# Tareas pedidas
1. Cita sin cambios el pasaje del texto sobre Obama y Cuba que empieza en las palabras "No hay dirigente" y acaba después de "gobierno, se retira.".
2. Pasa al inglés esta oración del texto sobre Obama y Cuba: "Pero un aliento de Obama a la democratización de Cuba carece de efecto inmediato."
3. Responde estas preguntas con lo que dice el texto sobre Obama y Cuba:
(a) ¿Cuántos paquetes de medidas contra el embargo comercial aplicó Obama entre diciembre de 2014 y marzo de 2016?
(b) ¿A qué edad deja el poder Obama?
(c) ¿Qué país visitará el presidente de Estados Unidos pocos días después de Cuba?

# Texto de lectura

↓

No hay dirigente mundial, que haya visitado la isla en décadas pasadas, con mayores posibilidades de alentar una democratización del sistema político cubano. Ni Mijaíl Gorbachov ni Jimmy Carter, ni Juan Pablo II ni Nelson Mandela, recibidos por Fidel Castro, podían hacerlo. Obama, con un anfitrión como Raúl Castro, puede. Es el primer presidente de Estados Unidos que aplica un sostenido desmantelamiento del embargo comercial, con cuatro paquetes de medidas entre diciembre de 2014 y marzo de 2016. Y es, sobre todo, un líder que personifica algo que los cubanos no poseen desde hace mucho tiempo: un estadista joven, que ganó limpiamente unas elecciones democráticas y que, luego de ocho años de gobierno, se retira.
Obama encarna muchas cosas que la ciudadanía joven de la isla valora positivamente después de 56 años de comunismo: el ascenso social y político de los afroamericanos en Estados Unidos, la apuesta por una gestión pública en beneficio de las mayorías, un ejercicio diplomático que prioriza la negociación de conflictos, un demócrata del siglo XXI que habla el lenguaje de las democracias del siglo XXI. Pero Obama es, además, la prueba viviente de algo que la juventud cubana tiene que ver con una mezcla de extrañeza y fascinación: un político que abandona el poder a los 55 años, la edad que tienen los sucesores más jóvenes de los octogenarios gobernantes de la isla.
En Cuba, a diferencia de en México, Brasil o Argentina, país que visitará pocos días después, el presidente de Estados Unidos representa el ideal de lo prohibido. Todo cubano que, después de 1959, haya proyectado alguna vez el deseo o la voluntad de ser un político en democracia es hoy un sujeto malogrado: un fusilado, un preso, un reprimido, un defenestrado, un exiliado. Barack Obama atrae a la ciudadanía y a la oposición cubanas —aunque no todos los opositores respalden sus políticas—, y es una inspiración secreta para el grupo de sucesores, que tienen su misma edad, que tímidamente se prepara para heredar el poder de una casta de ancianos que desconfía de quienes la sobreviven.
Pero un aliento de Obama a la democratización de Cuba carece de efecto inmediato. La democracia en la isla, si alguna vez se construye, será obra de los mismos cubanos y, si quiere ser duradera, deberá surgir sin presiones externas. El largo diferendo con Estados Unidos ha sido un elemento estructural del sistema vigente y el cambio político se asocia con el restablecimiento de vínculos bilaterales y la normalidad diplomática. Aun así, el nuevo nexo entre Estados Unidos y Cuba, al margen de cualquier escenario de pesadilla, oscila entre dos desenlaces: una sucesión autoritaria, que consolide el actual capitalismo de Estado, o una transición democrática.
Es muy poco lo que el Gobierno tendría que hacer para facilitar el arranque de una transición. En primer lugar, suspender los arrestos temporales de cada fin de semana y permitir la libre manifestación pública de los opositores. También podría decretar desde ahora los proyectos de reforma constitucional, electoral y de asociaciones que desde hace años se estudian en el Partido Comunista. ¿Qué le impide hacerlo? Únicamente el obsesivo cálculo biológico que subyace a todas sus decisiones: si hay reforma política —piensan los jerarcas—, deberá producirse cuando no amenace el poder de los Castro y la generación histórica.

↑

# Material de origen
↓

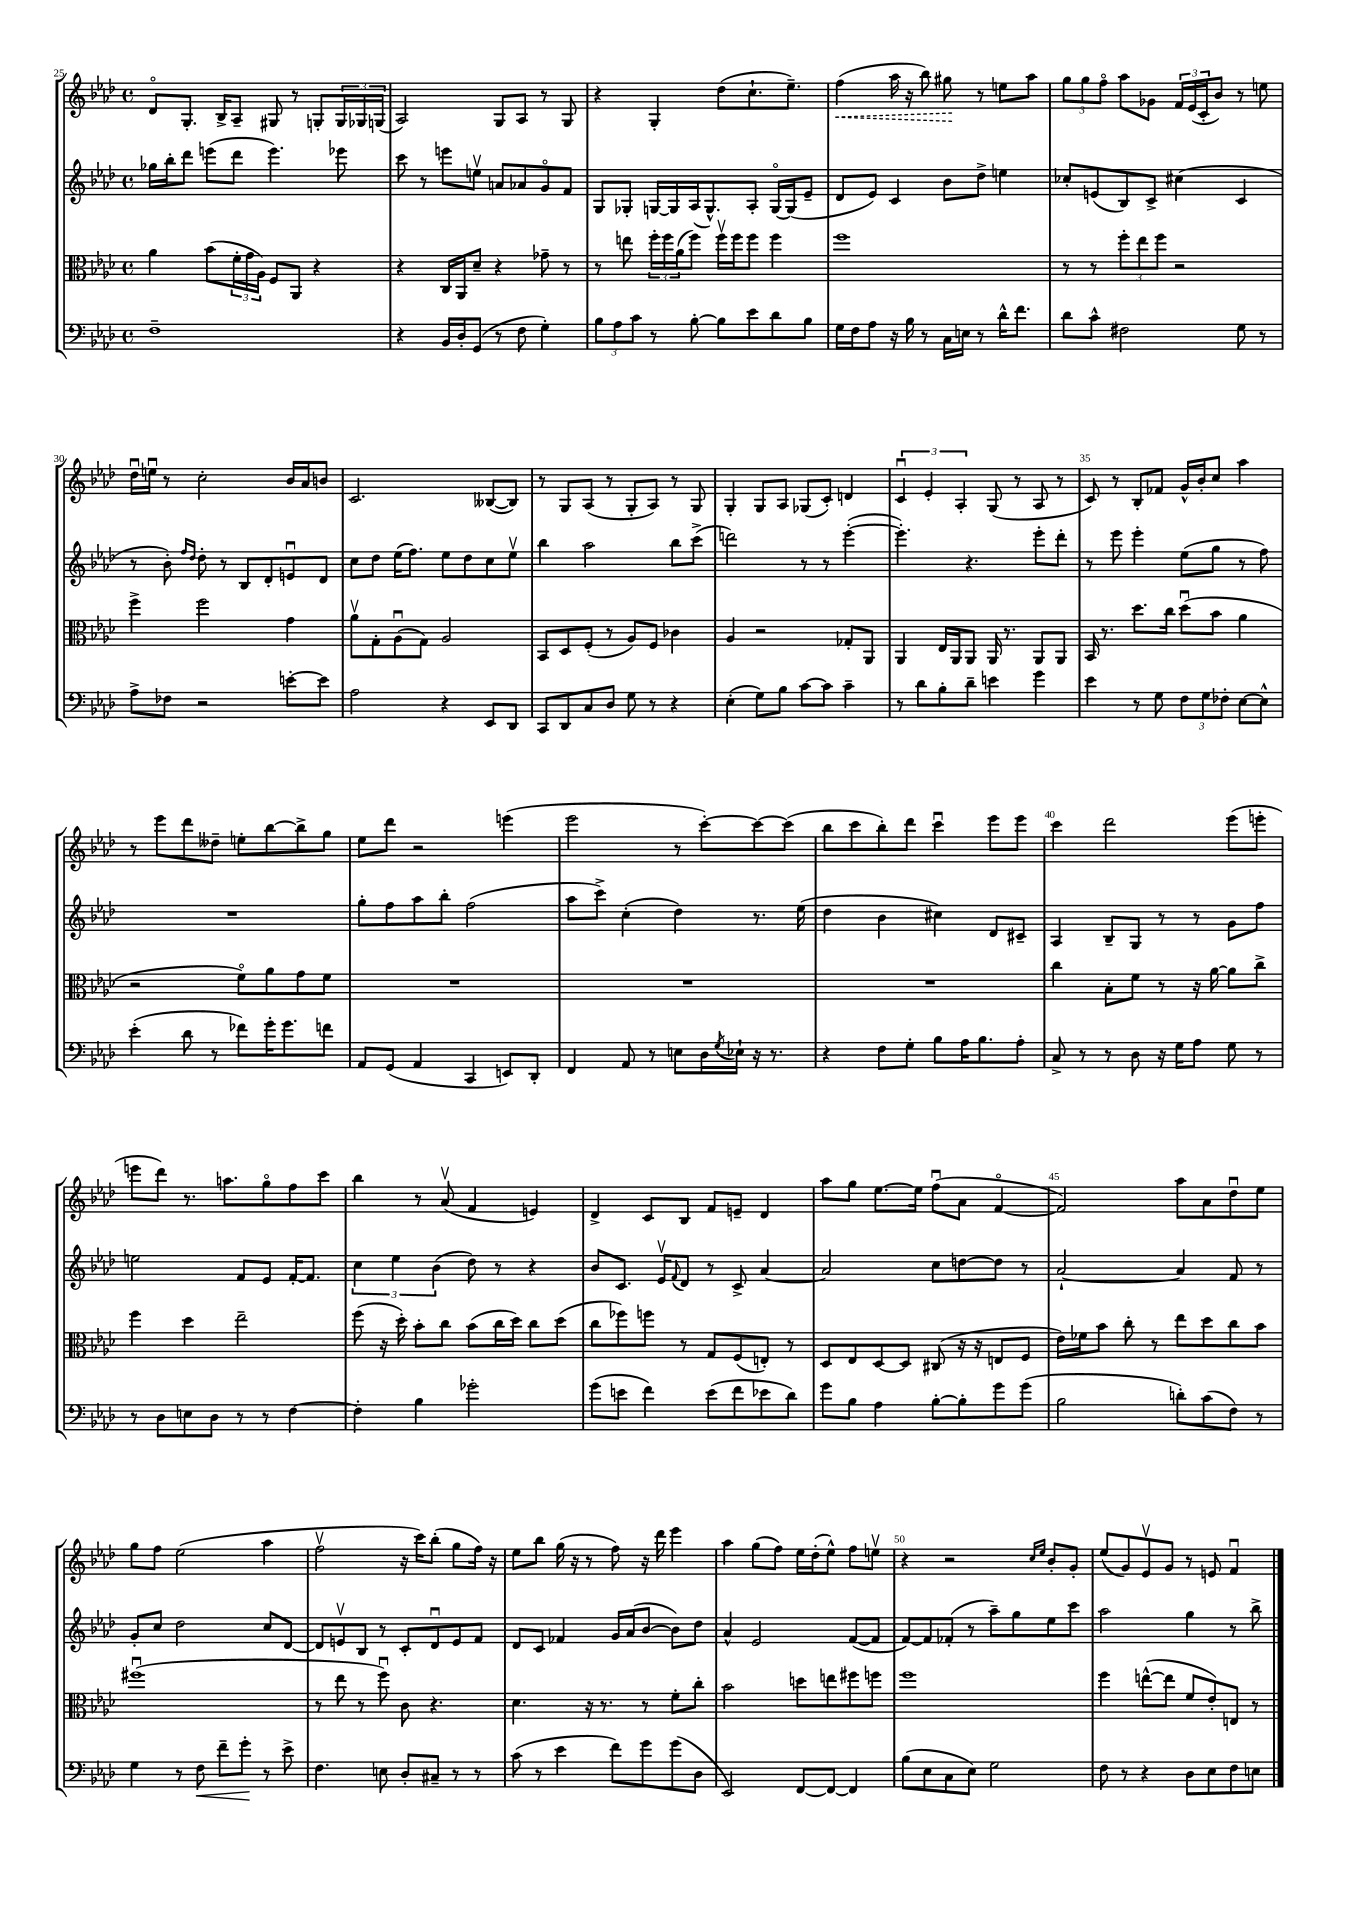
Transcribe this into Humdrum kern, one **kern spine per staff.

↑

# Respuestas por tarea
1.
No hay dirigente mundial, que haya visitado la isla en décadas pasadas, con mayores posibilidades de alentar una democratización del sistema político cubano. Ni Mijaíl Gorbachov ni Jimmy Carter, ni Juan Pablo II ni Nelson Mandela, recibidos por Fidel Castro, podían hacerlo. Obama, con un anfitrión como Raúl Castro, puede. Es el primer presidente de Estados Unidos que aplica un sostenido desmantelamiento del embargo comercial, con cuatro paquetes de medidas entre diciembre de 2014 y marzo de 2016. Y es, sobre todo, un líder que personifica algo que los cubanos no poseen desde hace mucho tiempo: un estadista joven, que ganó limpiamente unas elecciones democráticas y que, luego de ocho años de gobierno, se retira.

2. But encouragement from Obama toward the democratization of Cuba has no immediate effect.

3.
(a) Cuatro.
(b) A los 55 años.
(c) Argentina.